RECORDS SHOWN =
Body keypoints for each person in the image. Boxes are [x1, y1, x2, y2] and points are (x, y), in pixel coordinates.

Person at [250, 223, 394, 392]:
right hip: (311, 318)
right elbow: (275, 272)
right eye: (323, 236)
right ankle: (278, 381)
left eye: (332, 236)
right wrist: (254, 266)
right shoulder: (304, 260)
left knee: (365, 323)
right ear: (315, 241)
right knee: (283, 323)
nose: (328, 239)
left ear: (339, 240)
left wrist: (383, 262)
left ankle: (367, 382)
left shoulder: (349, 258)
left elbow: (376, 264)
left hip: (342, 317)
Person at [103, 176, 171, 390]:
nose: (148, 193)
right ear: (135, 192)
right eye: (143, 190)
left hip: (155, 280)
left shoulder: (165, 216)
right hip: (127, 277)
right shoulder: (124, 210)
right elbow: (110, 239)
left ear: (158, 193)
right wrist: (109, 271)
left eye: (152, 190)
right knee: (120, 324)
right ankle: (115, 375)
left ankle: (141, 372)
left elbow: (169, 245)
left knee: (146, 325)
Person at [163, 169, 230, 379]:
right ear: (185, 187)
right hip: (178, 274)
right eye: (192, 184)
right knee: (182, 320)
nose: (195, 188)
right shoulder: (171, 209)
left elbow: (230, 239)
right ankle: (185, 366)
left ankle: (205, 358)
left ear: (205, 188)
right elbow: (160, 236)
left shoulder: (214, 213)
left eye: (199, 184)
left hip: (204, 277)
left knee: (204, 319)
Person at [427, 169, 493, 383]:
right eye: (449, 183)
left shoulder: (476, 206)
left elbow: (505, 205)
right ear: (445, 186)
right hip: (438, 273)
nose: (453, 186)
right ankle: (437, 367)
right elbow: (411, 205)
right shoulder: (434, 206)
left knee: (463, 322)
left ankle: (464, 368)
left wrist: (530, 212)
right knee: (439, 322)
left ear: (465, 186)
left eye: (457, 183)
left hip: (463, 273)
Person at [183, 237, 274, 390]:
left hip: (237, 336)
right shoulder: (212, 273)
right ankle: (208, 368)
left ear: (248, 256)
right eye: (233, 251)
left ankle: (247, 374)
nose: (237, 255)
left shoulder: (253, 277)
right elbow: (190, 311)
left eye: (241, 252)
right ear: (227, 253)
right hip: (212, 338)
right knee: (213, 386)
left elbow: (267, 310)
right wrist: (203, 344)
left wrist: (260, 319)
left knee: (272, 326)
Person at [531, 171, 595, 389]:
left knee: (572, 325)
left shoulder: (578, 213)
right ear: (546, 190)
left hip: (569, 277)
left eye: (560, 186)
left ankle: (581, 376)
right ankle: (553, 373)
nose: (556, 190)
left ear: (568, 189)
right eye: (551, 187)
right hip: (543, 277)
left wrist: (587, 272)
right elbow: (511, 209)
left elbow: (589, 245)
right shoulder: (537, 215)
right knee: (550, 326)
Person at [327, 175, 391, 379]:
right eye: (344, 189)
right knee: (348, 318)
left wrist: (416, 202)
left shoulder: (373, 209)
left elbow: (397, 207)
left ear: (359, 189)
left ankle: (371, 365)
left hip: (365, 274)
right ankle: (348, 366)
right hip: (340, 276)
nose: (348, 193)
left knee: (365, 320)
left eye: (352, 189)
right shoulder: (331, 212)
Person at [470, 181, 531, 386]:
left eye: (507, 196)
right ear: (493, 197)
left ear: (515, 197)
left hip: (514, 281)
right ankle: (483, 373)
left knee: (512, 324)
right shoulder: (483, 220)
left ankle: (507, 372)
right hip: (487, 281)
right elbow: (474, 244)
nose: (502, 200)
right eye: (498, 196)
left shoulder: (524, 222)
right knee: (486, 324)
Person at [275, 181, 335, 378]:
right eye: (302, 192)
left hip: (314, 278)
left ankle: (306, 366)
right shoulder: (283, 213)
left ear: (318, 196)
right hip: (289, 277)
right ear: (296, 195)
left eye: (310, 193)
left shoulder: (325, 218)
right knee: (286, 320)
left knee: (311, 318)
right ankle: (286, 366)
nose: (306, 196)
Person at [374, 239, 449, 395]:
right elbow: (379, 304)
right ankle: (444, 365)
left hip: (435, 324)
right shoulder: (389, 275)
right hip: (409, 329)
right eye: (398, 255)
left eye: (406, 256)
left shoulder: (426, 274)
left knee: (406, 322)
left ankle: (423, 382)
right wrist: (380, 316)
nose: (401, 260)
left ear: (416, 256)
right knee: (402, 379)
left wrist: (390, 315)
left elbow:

WHAT YOU NEED TO DO = Write out exactly the lines above between the line with "nose: (348, 193)" and the line with "left knee: (311, 318)", inclusive, and nothing beyond them.

SOLUTION BELOW =
nose: (348, 193)
left knee: (365, 320)
left eye: (352, 189)
right shoulder: (331, 212)
Person at [470, 181, 531, 386]:
left eye: (507, 196)
right ear: (493, 197)
left ear: (515, 197)
left hip: (514, 281)
right ankle: (483, 373)
left knee: (512, 324)
right shoulder: (483, 220)
left ankle: (507, 372)
right hip: (487, 281)
right elbow: (474, 244)
nose: (502, 200)
right eye: (498, 196)
left shoulder: (524, 222)
right knee: (486, 324)
Person at [275, 181, 335, 378]:
right eye: (302, 192)
left hip: (314, 278)
left ankle: (306, 366)
right shoulder: (283, 213)
left ear: (318, 196)
right hip: (289, 277)
right ear: (296, 195)
left eye: (310, 193)
left shoulder: (325, 218)
right knee: (286, 320)
left knee: (311, 318)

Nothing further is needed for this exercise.